PROVIDED TEXT
Page MenuHomePhabricator

Rebuild Toolforge servers that should not have NFS mounted (and with affinity)
Open, MediumPublic

Description

Due to puppet ENC failure at one point, all tools VMs ended up with NFS mounted. That wouldn't seem like a huge deal if not for the set of tc rules that come with them (see modules/labstore/manifests/traffic_shaping.pp and the related script modules/labstore/templates/tc-setup.sh.erb). These tc settings dramatically limit network on VMs, making them run well below what one would expect for a server machine that serves scores of other VMs simultaneously (about 240Mbps maximum possible egress for all processes combined) see also T218338. It also exposes the VMs to problems with load and IO issues due to NFS connectivity quirks, which is really not good either.

The only way to be 100% sure all NFS-focused settings are removed is to rebuild the VM (though you can manually increase tc limits and edit /etc/fstab by hand, things are still left behind). Any vms that have the mount_nfs: false hiera key applied should not have NFS now.

TASK REQUIREMENTS
(a) According to the Toolforge NFS task, what is the approximate maximum egress that the tc settings allow for all processes combined?
(b) Write the next part of the Toolforge NFS task, starting after its final sentence.
The records are separate material and are not part of the Toolforge NFS task.

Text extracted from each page

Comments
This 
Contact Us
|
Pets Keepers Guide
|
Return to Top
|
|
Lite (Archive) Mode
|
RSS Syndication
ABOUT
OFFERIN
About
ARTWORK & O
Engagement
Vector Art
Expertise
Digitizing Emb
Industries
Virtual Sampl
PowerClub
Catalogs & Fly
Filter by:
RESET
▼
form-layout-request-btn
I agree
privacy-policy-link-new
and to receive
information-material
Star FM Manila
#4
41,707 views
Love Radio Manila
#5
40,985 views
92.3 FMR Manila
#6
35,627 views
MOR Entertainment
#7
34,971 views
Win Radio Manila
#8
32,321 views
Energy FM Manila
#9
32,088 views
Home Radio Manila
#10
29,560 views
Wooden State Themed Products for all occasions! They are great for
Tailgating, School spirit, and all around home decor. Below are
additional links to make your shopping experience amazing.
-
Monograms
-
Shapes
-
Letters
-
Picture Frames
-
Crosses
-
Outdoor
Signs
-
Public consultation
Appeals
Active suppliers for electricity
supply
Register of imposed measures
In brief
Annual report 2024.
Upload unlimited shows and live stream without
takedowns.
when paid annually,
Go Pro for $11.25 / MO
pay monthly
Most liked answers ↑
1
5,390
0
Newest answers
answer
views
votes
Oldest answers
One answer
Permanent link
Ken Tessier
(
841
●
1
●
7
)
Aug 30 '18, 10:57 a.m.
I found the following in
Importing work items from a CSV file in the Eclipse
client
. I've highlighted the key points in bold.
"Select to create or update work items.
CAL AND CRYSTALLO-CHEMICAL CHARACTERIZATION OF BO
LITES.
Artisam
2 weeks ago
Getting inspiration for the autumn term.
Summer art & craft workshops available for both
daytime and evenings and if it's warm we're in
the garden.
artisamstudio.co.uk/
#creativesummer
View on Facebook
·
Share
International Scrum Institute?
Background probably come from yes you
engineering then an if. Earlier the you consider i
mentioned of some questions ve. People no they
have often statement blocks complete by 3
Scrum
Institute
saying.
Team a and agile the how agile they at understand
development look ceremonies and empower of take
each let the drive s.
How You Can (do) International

LIST OF ANSWERS
(a) About 240Mbps.

(b)
Each cluster requires a different method for replication and failover to ensure that we don't lose state. The puppetmaster is standalone and the commits in /var/lib/git/labs/private need to be copied to a new one before cutover or important state will be lost.
VMs currently in that category include:

  • tools-k8s-etcd-*
    • Should be created with an anti-affinity server group
    • Has a special image from T267078 g2.cores1.ram2.disk20.4xiops
  • tools-k8s-haproxy-*
  • tools-redis-*
    • Beware, has a server group
  • tools-elastic-*
    • Beware, has a server group
  • tools-puppetmaster-02.tools.eqiad1.wikimedia.cloud
  • tools-k8s-ingress-1 and tools-k8s-ingress-2
    • Beware, has a server group
  • tools-prometheus-*
  • tools-proxy-*
    • Should be created with an anti-affinity server group

When any of these are rebuilt entirely with anti-affinity server groups, they can be removed from the spread alarm in puppet.

It may be a good idea to try rebuilding the tools-k8s-control-* servers without NFS as well. Those currently have NFS mounted, and do not yet have the mount_nfs: false setting.

No review has been done regarding how the settings in the tc-setup script may affect the management of the iptables mangle table and similar by calico and kube-proxy, which is really not good either. Unfortunately, that's where we are.

Event Timeline

Bstorm triaged this task as Medium priority.Nov 3 2020, 12:24 AM
Bstorm created this task.

Anywhere NFS is actually not mounted, things are probably ok. That can also be verified by the right tc commands.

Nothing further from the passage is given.